Winnicott - Formamos cidadãos ou consumidores?

Em um artigo de 1950 o psicanalista D. Winnicott se aventurou pelo campo da política*. Ele sabia que não era seu campo predileto, mas também sabia que sempre era valioso cruzar-se fronteiras. Seu objetivo foi discutir a "democracia". Inicialmente, nos disse que a palavra tem múltiplos sentidos, sendo tratada como um sistema social onde: quem manda é o povo; o povo escolhe o líder; o povo escolhe o governo; o governo dá liberdade ao povo; os indivíduos possuem liberdade de ação. Mas, como tratar tal conceito psicologicamente?

+ + + +

- O que fazer
a. Segundo o trecho sobre Winnicott, de que ano é o artigo em que ele tratou de política?
b. Reescreva o trecho sobre Winnicott começando em "Winnicott - Formamos" e terminando em "tal conceito psicologicamente?", trocando "povo" por "cidadão".
As linhas a seguir vêm de outra fonte, sem relação com o trecho.

- Amostra dos dados
+ + + +

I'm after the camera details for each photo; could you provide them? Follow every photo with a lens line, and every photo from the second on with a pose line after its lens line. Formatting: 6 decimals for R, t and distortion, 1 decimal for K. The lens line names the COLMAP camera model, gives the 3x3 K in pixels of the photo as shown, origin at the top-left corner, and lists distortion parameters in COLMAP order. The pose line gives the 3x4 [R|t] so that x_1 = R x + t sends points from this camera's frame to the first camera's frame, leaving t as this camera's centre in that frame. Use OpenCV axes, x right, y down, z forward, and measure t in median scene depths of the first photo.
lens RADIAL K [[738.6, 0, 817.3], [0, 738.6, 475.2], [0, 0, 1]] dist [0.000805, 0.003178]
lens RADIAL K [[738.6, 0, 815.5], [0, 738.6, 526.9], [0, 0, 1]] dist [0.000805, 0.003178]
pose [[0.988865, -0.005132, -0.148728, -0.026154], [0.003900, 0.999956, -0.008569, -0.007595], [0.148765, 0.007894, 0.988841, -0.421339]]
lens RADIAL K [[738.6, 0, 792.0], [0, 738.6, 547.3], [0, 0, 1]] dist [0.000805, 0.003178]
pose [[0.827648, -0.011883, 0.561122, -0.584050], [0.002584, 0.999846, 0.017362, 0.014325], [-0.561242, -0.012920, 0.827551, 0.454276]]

+ + + +

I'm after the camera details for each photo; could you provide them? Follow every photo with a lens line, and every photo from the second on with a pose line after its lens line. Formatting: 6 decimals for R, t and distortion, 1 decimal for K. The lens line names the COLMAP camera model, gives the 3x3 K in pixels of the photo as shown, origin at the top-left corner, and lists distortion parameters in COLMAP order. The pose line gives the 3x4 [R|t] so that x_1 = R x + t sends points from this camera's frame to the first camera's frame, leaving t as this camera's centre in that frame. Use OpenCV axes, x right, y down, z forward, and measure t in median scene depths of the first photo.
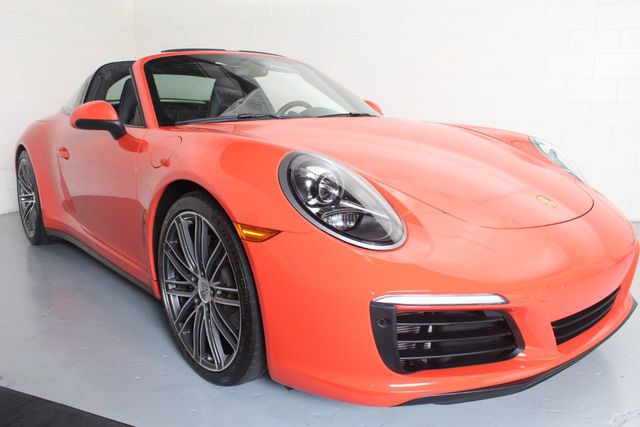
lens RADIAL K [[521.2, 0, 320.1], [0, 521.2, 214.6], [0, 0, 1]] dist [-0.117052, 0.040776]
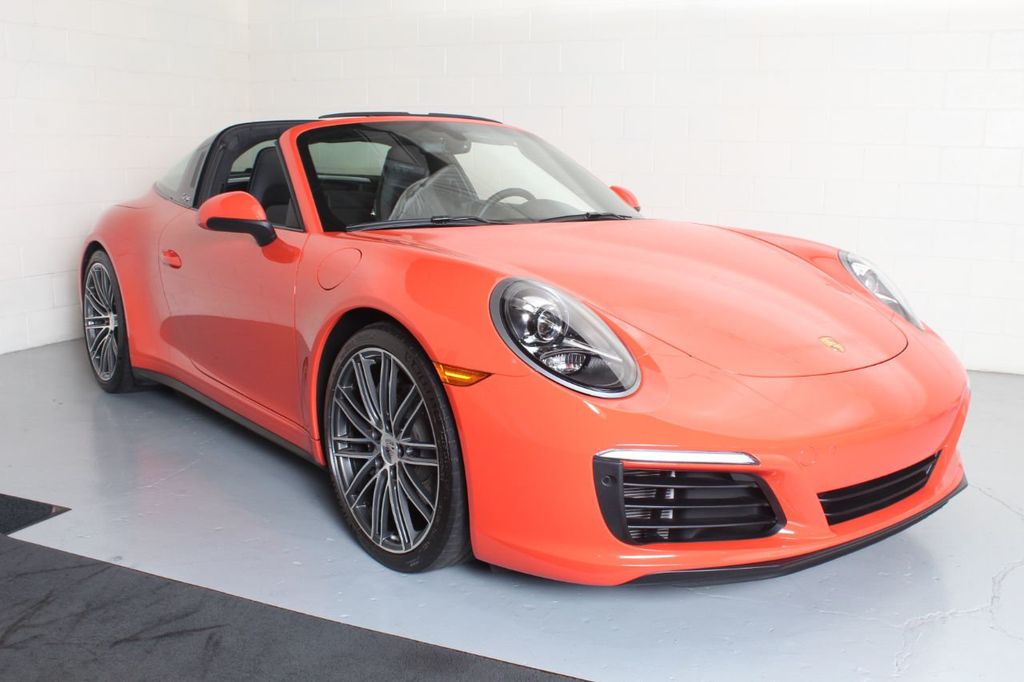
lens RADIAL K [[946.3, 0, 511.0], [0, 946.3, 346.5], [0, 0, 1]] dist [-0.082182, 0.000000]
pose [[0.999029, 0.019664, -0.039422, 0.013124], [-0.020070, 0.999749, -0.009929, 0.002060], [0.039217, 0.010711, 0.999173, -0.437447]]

+ + + +

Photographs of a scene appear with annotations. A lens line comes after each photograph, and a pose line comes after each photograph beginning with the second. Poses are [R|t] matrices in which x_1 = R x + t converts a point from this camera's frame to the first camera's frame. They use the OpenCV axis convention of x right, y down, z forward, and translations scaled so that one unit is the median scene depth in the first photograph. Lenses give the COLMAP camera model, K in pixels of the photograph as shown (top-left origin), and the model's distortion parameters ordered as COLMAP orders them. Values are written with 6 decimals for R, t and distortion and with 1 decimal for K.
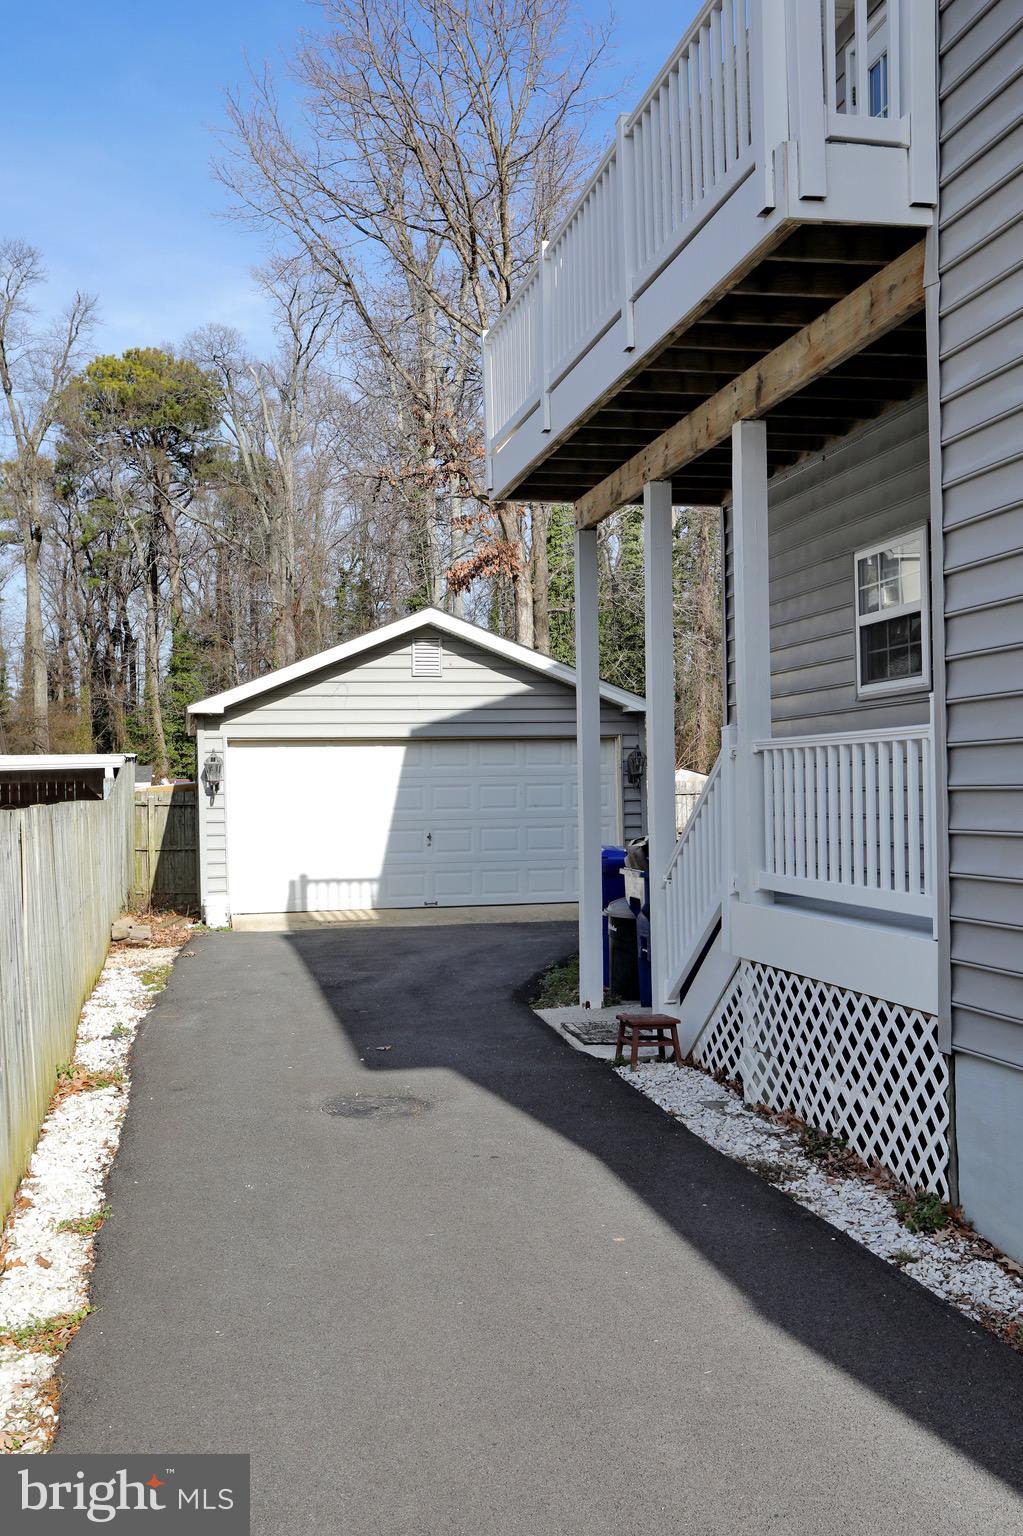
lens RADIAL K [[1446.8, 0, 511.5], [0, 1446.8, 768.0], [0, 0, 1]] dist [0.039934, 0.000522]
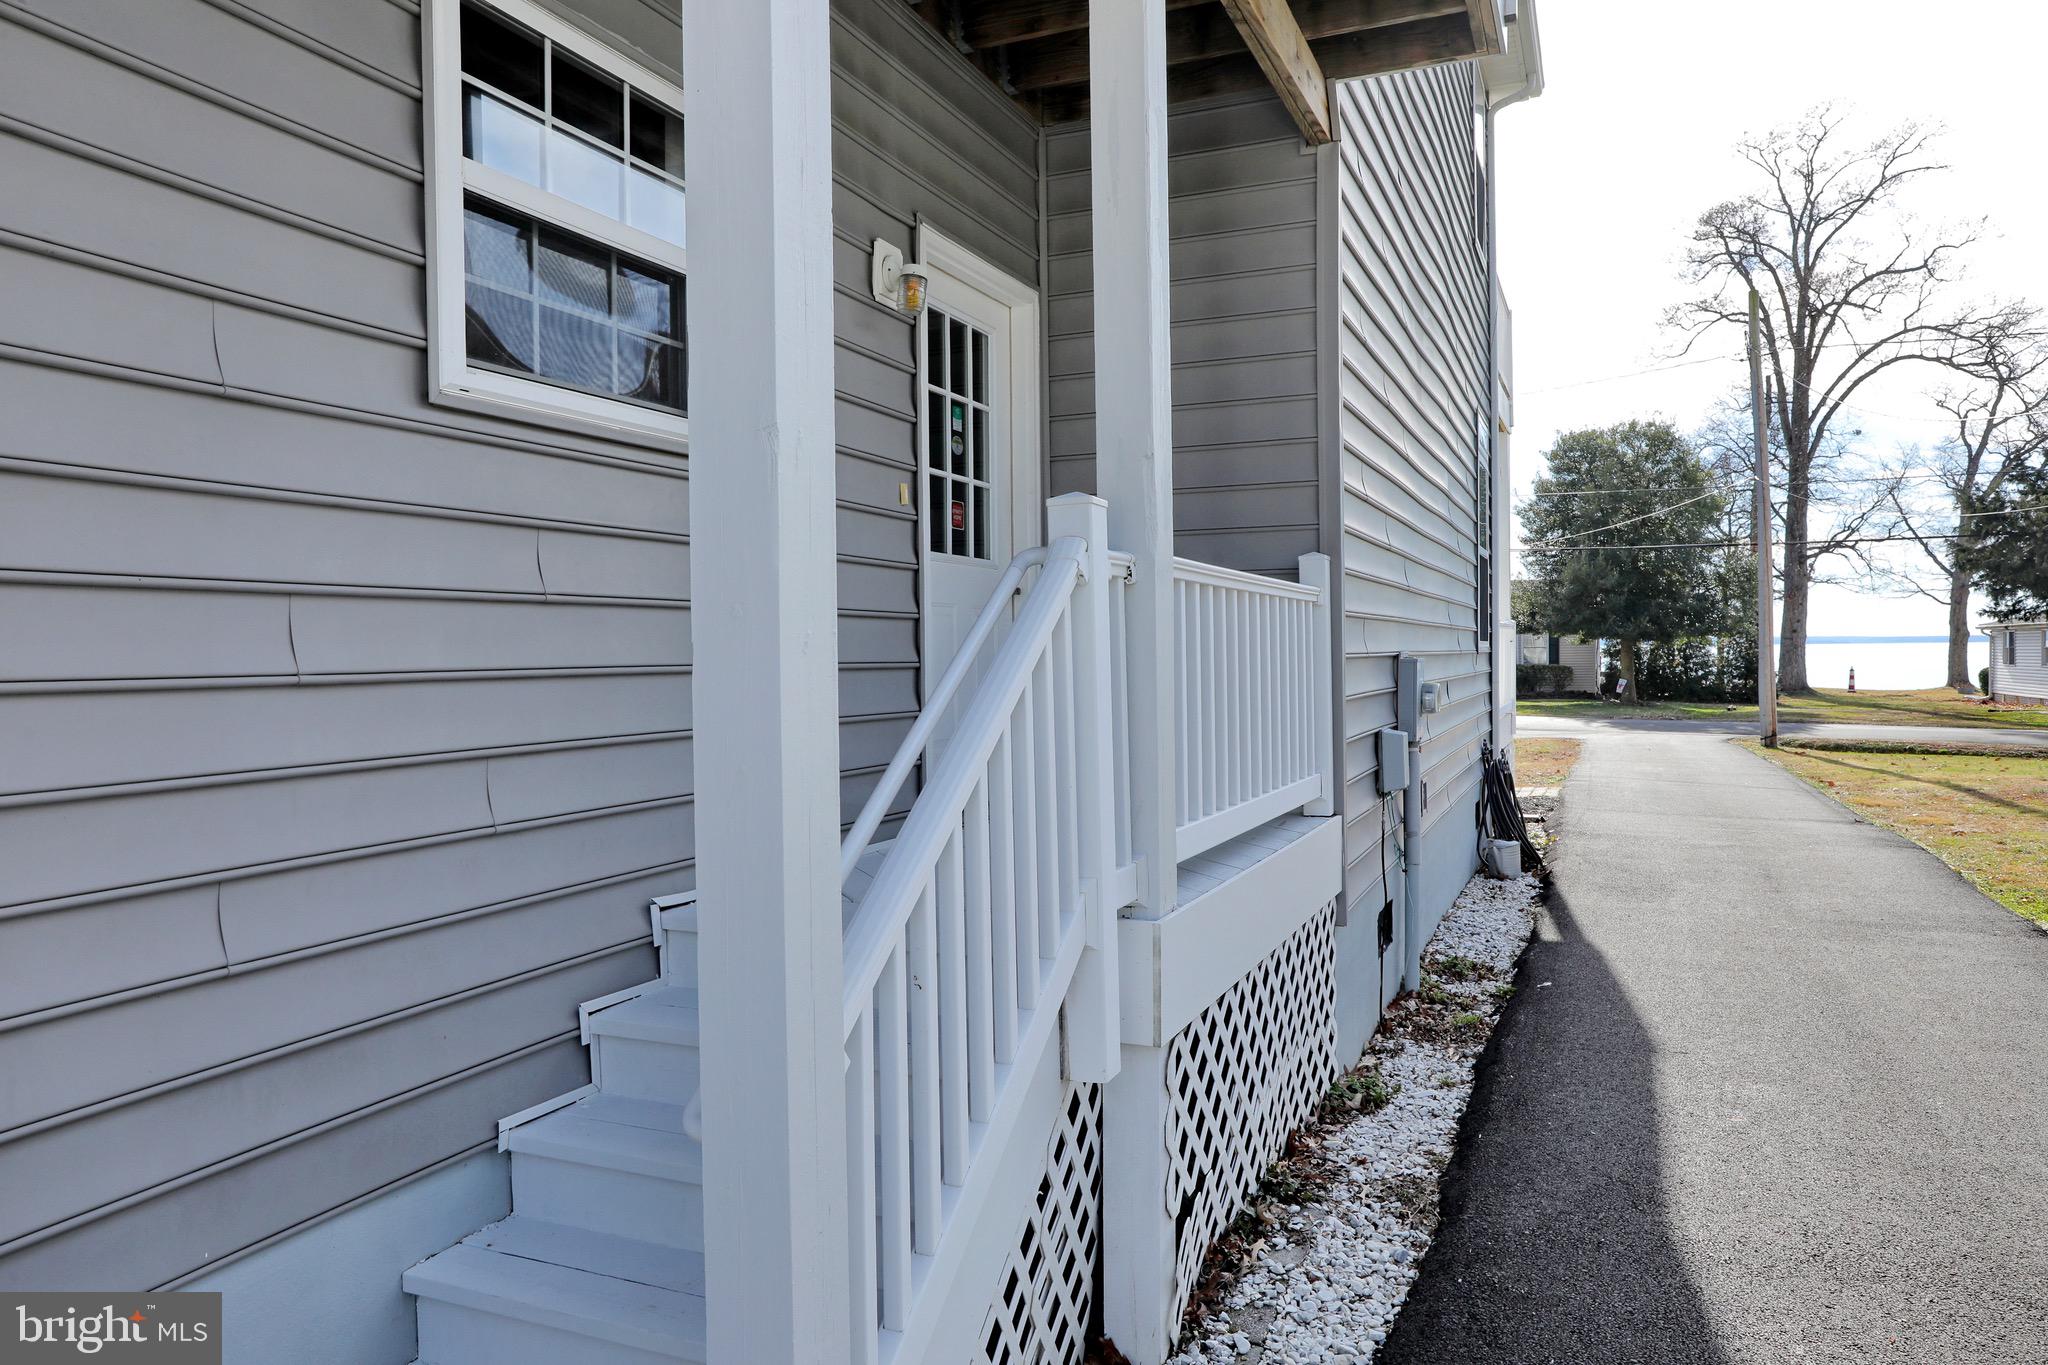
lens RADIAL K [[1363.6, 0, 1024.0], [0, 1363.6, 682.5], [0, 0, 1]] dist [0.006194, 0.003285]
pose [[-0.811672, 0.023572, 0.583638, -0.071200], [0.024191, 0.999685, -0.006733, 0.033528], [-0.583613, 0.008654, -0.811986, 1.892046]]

+ + + +

- Respostas esperadas
a. 1950.

b.
Winnicott - Formamos cidadãos ou consumidores?

Em um artigo de 1950 o psicanalista D. Winnicott se aventurou pelo campo da política*. Ele sabia que não era seu campo predileto, mas também sabia que sempre era valioso cruzar-se fronteiras. Seu objetivo foi discutir a "democracia". Inicialmente, nos disse que a palavra tem múltiplos sentidos, sendo tratada como um sistema social onde: quem manda é o cidadão; o cidadão escolhe o líder; o cidadão escolhe o governo; o governo dá liberdade ao cidadão; os indivíduos possuem liberdade de ação. Mas, como tratar tal conceito psicologicamente?